We’ve long advocated for using social media in the classroom, if possible. There’s too much potential for classroom connectivity, lessons on good digital citizenship, and teaching research skills that will serve students long after they’ve left the classroom to ignore it.
There’s a mini-lesson about social media that will benefit college-bound high schoolers, and that lesson is in refining your social presence as you apply to college.
While most universities have firmly denied using social media as a factor in college admissions, it’s clear that many colleges and universities are at least looking at the social profiles of prospective students. Let’s make sure those admissions officers like what they see.
Audit your accounts
The first and most obvious piece of advice for a student applying to college is to look through all of their social accounts. Take stock of what is public and what is private. Clean up accounts that have images or messages that should have been kept private or are unrepresentative of who you are as an applicant.
It’s very hard to take back something from the internet once it’s been posted, but you can revisit how you’re presenting yourself. If you have public social media profiles, it’s time to put your best foot forward.
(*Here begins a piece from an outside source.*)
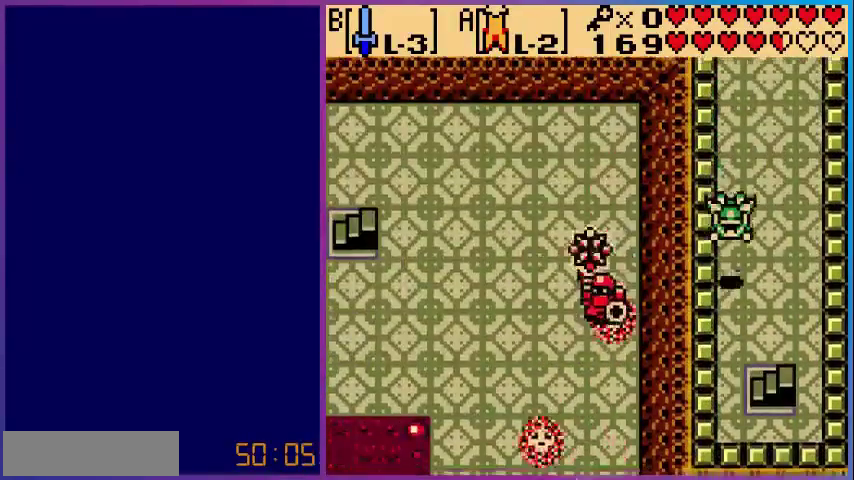
{"buttons": ["DPAD_DOWN"], "events": [[200, "DPAD_DOWN", "down"], [200, "DPAD_RIGHT", "up"], [440, "A", "up"]]}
Set up a Google alert for yourself
Setting up a Google alert is crazy easy. Now might be a good time to set one up for your name. It’ll be a fast way to monitor whenever your name appears online (more or less). Perhaps you’ll stumble upon an article about your participation in local theater or community service that merits inclusion in your college applications.
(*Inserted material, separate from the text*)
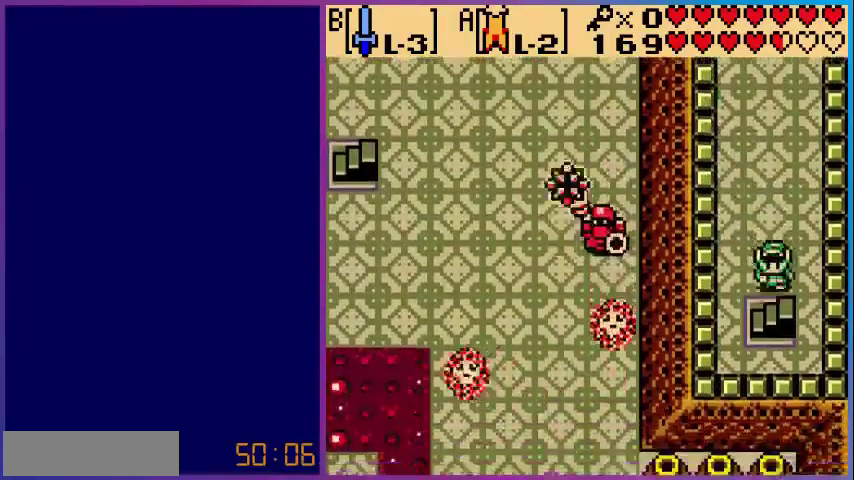
{"buttons": [], "events": [[400, "DPAD_DOWN", "up"]]}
Use social as an opportunity to show your personality
This process is a larger exercise in digital citizenship and maintaining a positive digital footprint.
That doesn’t mean deleting everything or switching everything to private mode if you don’t want to. Showcase interests and hobbies that mean a lot to you. Show your human side. Tweet something funny or endearing or inspiring. It’s okay to be you. Make an application officer who looks up your Facebook/Twitter/Pinterest/Snapchat glad he or she did.
Related tip: follow the schools you’re interested in applying to. Like their pages and share their content. Perhaps you could use social media to ask the schools you're applying to informed questions as a prospective student.
For a smart user, social media doesn’t have to be something you worry about during your application process. Your accounts might just help you research your college decision and stand out from your (less-digital-savvy) peers.
Another no-brainer here: keep it positive on social, when possible. In general, it’s a good rule of thumb to keep petty complaints offline (or on private accounts). Positivity looks good on you.
Find a social media mentor
If in doubt, find yourself a social media mentor. Look for someone you can connect with across all of the social networks you use and who can be trusted to let you know when you might want to revisit something you sent out into the interwebs. Having a social media bestie who can serve as a second pair of eyes as you like and share and snap isn’t the worst idea.